Monday, January 14, 2008

Digital Photography can Change your Life

Yeah, that is me in the picture to the left. You can see that one of my eyebrow hairs has grown long and curls up funny. And I can see that maybe I should trim the little hairs growing inside my nose.... I did not know my eyes were so bloodshot.



Click on the picture to see it full size.




I just love digital photography. I remember back in the early 70's I took a photography class at college. Most of the time was spent teaching us how to develop our film properly and how to make good prints. Oh wow, you won't believe how tedious all that was.




Since the class had a flat rate no matter how much film you shot and developed (I think they changed that after I took the class) I bought a bulk roll of 50 feet of film and loaded up my own 35 mm film cartridges over and over. I must have taken and developed 2000 photos during that quarter. I figured that the more I took, the more I would have. Brilliant huh? I learned tons of stuff like f-stop settings, over and under exposing your film, and how very important it is to have the camera in focus. And I spent days and days in the dark room developing all that film.



Fast forward to the present. My wife never took any photography classes. I bought a digital camera and she never even read the manual. She just grabbed the camera and started shooting thousands and thousands of pictures. If something catches her fancy, out comes the camera and click... we have a digital photograph. Essentially, she is learning by doing.



Yes, we have had a lot of blurry photographs that were either out of focus or the camera moved during the taking of the picture, but we also have a ton of really incredible photographs. You can see some of them over at http://pixcited.com/ but be forewarned, we put up the good, the bad and the ugly because I was experiencing the effects of a virus on my computer. So we are sort of using the site to back up our photographs.


There are no fancy index pages, just an index made by the server and if you go there, you have to be patient because the pictures are HUGE. In fact, John Bond who is hosting my site on his rented dedicated server got in trouble with his server host because we really hogged the bandwidth putting them all up there in a hurry. We are in the process of deleting the blurry ones and the bad ones, and renaming all the remaining good ones with more descriptive names. Then I will probably reduce them in size and eventually create some index thumbnail web pages. Maybe.... Meanwhile, John is amusing himself by "improving" our pictures using the software program PhotoShop. If you need any pictures doctored or fixed, John Bond is the man for you. He is a genuine PhotoShop genius.

== == ==

[Work required]: Write out the digital photography post word for word, from "Yeah, that is" down to "all that was.". The items after this post play no part in the work.

[Data extract]:

== == ==

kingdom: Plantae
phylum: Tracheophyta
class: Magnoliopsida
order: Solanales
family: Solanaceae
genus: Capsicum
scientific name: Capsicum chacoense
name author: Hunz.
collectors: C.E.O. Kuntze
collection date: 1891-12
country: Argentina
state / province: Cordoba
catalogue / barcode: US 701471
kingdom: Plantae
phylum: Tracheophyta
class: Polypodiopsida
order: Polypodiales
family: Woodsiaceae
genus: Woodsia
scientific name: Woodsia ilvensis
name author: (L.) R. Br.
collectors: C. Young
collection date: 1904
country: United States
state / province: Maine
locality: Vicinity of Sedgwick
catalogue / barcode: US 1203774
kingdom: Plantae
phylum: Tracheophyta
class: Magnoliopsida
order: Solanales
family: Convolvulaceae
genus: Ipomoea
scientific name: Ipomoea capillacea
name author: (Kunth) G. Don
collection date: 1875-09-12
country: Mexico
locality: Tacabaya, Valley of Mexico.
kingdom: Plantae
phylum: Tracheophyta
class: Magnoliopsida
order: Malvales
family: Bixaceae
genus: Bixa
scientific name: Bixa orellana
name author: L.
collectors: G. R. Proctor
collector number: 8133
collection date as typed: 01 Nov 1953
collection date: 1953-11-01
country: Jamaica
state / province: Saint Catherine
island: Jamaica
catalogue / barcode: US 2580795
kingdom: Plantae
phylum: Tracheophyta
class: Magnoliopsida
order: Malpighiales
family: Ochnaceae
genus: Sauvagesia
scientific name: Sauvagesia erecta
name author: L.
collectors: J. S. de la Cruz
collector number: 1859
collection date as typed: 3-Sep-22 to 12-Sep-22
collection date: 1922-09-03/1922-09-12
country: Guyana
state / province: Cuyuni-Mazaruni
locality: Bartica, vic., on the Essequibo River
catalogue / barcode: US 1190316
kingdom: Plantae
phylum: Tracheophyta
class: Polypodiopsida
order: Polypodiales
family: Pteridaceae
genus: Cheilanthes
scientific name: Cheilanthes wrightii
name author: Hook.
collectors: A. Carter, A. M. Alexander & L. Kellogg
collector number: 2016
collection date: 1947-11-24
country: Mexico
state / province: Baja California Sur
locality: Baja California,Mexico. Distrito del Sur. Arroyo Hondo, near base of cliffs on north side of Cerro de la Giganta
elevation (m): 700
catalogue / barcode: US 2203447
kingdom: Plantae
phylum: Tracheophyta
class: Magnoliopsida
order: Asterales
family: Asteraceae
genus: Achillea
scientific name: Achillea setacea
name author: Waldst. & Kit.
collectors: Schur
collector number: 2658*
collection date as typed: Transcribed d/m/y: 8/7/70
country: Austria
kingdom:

== == ==

[Completed exercise]:
Yeah, that is me in the picture to the left. You can see that one of my eyebrow hairs has grown long and curls up funny. And I can see that maybe I should trim the little hairs growing inside my nose.... I did not know my eyes were so bloodshot.



Click on the picture to see it full size.




I just love digital photography. I remember back in the early 70's I took a photography class at college. Most of the time was spent teaching us how to develop our film properly and how to make good prints. Oh wow, you won't believe how tedious all that was.